Negli ultimi 20 anni, afferma sempre Coldiretti, le importazioni in Italia di olio di palma ad uso alimentare hanno raggiunto nel 2016 circa 500 milioni di chili. Secondo i dati a dicembre 2015 della Oil World, oggi quello di palma è l’olio vegetale più usato al mondo (35% del totale): seguono quello di soia (circa 27%), di colza (circa 14%), di girasole (8%) e d’oliva, che rappresenta l’1% del mercato degli oli vegetali. In Italia nel 2015 se ne sono importate, per usi alimentari, 386mila tonnellate: 10 anni fa, nel 2005, erano 325mila (dati Istat). Ma perché proprio l’olio di palma è il più utilizzato nell’industria alimentare? La sua caratteristica, considerata positiva, è che l’elevato contenuto di grassi saturi gli conferisce consistenza solida a temperatura ambiente. Le aziende che lo eliminano devono quindi trovare un grasso alternativo con la stessa caratteristica. Questo è spesso l’olio di girasole, che viene raffinato in modo da renderlo solido a temperatura ambiente: questo procedimento però spesso non è riconosciuto dal nostro organismo, con conseguente allocazione di questi grassi non completamente prevedibile. La legge, inoltre, non obbliga a indicare questo tipo di trasformazione in etichetta.

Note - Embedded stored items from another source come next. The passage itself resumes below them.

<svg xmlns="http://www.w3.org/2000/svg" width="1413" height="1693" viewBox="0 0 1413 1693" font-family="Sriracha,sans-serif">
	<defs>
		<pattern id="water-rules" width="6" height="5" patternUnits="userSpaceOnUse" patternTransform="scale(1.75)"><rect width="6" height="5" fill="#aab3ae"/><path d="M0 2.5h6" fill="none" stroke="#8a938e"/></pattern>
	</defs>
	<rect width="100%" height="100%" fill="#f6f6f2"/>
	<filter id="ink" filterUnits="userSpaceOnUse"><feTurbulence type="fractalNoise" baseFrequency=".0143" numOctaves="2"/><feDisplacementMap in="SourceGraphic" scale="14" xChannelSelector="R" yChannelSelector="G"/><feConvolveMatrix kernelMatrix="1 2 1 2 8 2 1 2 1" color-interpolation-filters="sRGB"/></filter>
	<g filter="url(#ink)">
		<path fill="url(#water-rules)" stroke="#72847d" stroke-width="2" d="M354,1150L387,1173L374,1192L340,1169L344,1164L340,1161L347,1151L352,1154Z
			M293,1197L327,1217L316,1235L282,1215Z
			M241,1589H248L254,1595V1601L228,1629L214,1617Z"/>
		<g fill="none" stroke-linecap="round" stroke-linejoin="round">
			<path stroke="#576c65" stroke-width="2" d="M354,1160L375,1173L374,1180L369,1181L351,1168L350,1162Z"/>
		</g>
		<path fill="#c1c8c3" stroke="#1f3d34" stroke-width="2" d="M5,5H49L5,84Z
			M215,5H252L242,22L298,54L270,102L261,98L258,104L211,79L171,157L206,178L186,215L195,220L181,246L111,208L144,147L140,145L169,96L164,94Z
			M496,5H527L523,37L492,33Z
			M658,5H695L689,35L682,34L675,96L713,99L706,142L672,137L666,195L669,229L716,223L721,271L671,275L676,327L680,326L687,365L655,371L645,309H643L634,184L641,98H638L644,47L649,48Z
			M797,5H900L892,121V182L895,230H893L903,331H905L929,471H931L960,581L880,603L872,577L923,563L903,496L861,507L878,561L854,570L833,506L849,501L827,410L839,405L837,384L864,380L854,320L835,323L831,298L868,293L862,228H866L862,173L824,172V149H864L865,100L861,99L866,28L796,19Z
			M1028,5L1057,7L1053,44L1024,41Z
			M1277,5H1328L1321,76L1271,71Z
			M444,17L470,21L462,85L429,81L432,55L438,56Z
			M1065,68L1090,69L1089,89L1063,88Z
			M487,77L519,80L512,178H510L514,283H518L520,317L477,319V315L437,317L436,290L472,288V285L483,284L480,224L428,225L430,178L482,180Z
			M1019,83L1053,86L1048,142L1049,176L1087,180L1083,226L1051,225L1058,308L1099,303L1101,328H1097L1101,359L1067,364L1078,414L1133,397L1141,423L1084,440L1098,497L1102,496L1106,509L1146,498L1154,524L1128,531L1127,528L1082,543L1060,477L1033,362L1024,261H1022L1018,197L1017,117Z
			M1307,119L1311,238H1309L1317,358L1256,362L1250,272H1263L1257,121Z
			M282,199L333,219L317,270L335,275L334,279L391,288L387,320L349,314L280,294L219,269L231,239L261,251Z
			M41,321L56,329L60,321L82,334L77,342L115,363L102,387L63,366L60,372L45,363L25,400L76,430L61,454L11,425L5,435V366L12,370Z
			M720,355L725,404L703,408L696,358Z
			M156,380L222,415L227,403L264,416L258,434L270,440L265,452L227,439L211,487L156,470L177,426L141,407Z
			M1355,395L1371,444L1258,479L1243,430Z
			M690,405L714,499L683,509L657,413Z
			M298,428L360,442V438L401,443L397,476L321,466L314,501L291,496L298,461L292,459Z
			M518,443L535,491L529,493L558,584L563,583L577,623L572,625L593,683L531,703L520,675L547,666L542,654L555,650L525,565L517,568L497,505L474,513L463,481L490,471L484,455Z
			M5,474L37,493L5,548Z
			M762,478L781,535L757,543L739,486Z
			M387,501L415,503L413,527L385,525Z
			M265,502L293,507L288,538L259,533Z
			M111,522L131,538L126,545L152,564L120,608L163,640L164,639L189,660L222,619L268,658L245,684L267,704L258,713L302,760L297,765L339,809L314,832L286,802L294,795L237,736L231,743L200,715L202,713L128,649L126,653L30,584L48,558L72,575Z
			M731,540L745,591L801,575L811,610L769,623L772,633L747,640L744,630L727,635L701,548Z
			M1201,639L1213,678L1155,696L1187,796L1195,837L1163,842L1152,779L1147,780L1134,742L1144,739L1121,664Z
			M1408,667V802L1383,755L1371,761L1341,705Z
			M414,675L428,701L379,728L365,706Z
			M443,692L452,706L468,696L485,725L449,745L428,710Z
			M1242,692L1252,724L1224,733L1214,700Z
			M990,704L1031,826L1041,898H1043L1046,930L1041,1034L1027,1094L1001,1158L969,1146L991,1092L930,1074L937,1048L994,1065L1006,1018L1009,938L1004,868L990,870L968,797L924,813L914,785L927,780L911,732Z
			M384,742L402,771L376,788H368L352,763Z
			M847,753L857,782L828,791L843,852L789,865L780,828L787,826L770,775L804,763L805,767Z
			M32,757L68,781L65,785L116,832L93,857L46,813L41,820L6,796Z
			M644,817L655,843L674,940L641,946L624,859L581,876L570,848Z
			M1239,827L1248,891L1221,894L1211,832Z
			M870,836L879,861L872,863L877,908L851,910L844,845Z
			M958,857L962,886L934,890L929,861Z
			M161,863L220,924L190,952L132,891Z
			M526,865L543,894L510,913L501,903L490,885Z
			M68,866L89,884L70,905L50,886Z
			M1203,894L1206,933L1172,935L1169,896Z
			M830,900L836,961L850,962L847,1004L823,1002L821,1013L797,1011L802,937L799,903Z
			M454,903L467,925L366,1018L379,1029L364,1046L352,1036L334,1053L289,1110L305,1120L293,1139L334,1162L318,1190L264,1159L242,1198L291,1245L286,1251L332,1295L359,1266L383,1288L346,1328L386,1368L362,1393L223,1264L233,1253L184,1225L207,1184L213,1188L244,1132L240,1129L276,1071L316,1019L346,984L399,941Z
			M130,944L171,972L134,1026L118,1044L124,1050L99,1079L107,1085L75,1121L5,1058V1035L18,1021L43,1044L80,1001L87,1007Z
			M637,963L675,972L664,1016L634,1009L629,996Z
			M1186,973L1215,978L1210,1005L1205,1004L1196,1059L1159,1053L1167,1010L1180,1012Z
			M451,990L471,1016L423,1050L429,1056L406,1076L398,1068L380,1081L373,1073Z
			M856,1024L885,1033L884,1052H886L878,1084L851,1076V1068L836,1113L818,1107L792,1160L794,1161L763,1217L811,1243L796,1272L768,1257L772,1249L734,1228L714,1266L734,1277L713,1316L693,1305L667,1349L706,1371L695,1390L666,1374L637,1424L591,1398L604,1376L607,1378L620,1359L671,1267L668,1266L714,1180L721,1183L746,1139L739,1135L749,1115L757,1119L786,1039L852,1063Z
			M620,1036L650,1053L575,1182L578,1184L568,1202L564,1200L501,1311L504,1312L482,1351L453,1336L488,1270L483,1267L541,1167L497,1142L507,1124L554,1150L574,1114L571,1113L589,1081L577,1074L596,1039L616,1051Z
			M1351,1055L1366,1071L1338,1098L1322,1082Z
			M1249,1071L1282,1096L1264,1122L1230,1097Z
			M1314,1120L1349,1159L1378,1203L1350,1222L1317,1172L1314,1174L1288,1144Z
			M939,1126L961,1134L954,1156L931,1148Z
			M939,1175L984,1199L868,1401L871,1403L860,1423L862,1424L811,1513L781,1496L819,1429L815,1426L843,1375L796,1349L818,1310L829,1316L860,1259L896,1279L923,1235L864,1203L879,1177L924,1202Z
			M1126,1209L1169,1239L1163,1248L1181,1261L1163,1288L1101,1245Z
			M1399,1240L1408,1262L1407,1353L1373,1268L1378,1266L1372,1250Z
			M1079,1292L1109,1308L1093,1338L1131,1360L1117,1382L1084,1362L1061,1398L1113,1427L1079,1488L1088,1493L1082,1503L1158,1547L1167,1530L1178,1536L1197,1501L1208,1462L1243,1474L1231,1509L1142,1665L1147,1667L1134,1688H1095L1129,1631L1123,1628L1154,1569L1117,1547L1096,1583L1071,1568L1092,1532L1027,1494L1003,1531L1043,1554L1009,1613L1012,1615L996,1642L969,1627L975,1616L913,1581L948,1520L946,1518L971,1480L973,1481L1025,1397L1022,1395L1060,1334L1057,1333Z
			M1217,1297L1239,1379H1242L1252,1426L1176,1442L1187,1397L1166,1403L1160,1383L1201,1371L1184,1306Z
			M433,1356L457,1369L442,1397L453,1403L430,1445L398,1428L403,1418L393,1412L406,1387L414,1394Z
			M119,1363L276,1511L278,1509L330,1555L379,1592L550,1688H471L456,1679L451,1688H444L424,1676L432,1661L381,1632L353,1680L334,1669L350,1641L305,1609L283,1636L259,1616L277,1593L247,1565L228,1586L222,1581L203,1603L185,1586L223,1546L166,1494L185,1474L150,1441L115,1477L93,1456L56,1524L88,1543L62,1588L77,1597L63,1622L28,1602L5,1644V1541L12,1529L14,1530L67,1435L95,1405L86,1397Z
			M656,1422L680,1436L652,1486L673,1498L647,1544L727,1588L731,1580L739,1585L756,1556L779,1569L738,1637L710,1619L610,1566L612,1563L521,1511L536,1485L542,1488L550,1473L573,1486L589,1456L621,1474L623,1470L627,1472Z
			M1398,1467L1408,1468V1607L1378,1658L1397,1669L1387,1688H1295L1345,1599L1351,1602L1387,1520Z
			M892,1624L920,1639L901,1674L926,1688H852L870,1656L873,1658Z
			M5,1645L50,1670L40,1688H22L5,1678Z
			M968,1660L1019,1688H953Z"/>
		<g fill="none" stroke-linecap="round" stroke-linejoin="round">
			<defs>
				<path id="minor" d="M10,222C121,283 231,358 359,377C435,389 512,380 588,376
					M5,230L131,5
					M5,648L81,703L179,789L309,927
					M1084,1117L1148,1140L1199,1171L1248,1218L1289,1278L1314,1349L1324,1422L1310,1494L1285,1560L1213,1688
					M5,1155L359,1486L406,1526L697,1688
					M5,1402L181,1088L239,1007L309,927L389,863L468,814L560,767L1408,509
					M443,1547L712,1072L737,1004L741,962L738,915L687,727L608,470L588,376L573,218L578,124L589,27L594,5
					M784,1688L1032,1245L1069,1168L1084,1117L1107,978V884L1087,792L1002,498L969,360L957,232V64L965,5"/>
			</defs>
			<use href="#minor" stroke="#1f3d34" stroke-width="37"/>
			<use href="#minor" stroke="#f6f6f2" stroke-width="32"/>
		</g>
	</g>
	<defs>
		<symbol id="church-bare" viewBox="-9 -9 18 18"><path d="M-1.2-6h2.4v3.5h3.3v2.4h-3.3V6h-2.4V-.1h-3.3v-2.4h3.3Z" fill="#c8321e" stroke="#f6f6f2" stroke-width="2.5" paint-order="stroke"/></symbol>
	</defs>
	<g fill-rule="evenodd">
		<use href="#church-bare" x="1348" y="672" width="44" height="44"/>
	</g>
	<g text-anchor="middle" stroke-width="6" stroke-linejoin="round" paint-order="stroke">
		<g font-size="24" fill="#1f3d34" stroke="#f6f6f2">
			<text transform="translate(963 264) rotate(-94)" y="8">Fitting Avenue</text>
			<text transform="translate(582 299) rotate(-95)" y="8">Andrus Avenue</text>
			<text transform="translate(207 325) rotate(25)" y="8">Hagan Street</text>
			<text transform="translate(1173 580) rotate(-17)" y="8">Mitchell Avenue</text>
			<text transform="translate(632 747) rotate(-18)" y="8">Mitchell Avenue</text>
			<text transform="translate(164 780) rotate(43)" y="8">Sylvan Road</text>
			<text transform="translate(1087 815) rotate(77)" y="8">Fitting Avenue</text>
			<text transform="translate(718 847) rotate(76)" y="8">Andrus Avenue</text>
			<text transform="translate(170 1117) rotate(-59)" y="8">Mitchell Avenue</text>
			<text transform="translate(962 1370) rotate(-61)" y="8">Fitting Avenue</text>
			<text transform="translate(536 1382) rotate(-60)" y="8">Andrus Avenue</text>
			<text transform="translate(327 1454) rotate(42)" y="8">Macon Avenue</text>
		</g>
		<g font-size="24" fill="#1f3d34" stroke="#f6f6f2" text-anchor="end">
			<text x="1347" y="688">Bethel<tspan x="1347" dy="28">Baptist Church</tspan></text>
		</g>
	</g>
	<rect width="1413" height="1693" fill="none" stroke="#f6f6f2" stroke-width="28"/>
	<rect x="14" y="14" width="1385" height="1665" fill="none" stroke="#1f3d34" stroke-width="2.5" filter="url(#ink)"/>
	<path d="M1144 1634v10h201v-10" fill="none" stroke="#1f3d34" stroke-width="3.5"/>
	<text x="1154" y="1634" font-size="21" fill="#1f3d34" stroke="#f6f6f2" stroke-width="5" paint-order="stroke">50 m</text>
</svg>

Molti sostenitori dell’eliminazione totale dell’uso dell’olio di palma sostiengono anche che faccia male all’organismo: in realtà è stato smentito da molti studi, che dimostrano che sono gli acidi grassi in generale ad essere dannosi per la salute; in realtà l’olio di palma ne contiene un numero relativamente basso, a differenza per esempio del burro di cacao e l’olio di cocco. L’industria alimentare dovrebbe quindi forse ridurre i grassi saturi in generale nei loro prodotti. Il dibattito sull’ambito della salute è quindi ancora profondamente diviso tra le ragioni del pro e del contro. I danni ambientali invece sono inconfutabili. L’Unep, United Nations Environment Programme (web.unep.org), nel 2007 ha dichiarato l’alimento la principale causa della distruzione delle foreste fluviali in Indonesia e Malesia, i due principali Stati produttori di olio di palma. La massiccia richiesta di questo prodotto ha portato la trasformazione di grandi distese di foreste vergini, soprattutto in Paesi tropicali, a coltivazioni di palme. Causando un aumento dell’inquinamento ambientale (si riduce la produzione di ossigeno, che combatte le emissioni di CO2, e si deve trasportare il prodotto a migliaia di chilometri di distanza) e si compromette la biodiversità animale delle zone colpite, togliendo a molte specie il loro habitat naturali.
Ed è proprio da questi dati preoccupanti che il Parlamento Europeo ha deciso di intervenire, imboccando la strada intermedia: né demonizzare l’olio di palma, né utilizzarlo senza scrupoli. Nella sua risoluzione infatti ha riconosciuto gli sforzi e i progressi compiuti a utilizzare olio di palma certificato sostenibile e ha invitato tutti gli altri settori industriali che lo utilizzano ad approvvigionarsi solo con prodotto certificato. Del resto anche i dati mostrano che l’olio di palma è tra gli oli vegetali il più sostenibile (sia per richiesta di acqua che per l’uso di pesticidi e fertilizzanti), oltre a poter contare su una altissima resa per ettaro (ad esempio, per ottenere lo stesso quantitativo di olio di palma con la soia, servirebbe una superficie pari a 5 volte l’Italia). Il Parlamento Europeo ha infine evidenziato come la produzione sostenibile dell’olio di palma possa contribuire allo sviluppo economico dei Paesi produttori, offrendo opportunità vantaggiose per gli agricoltori locali.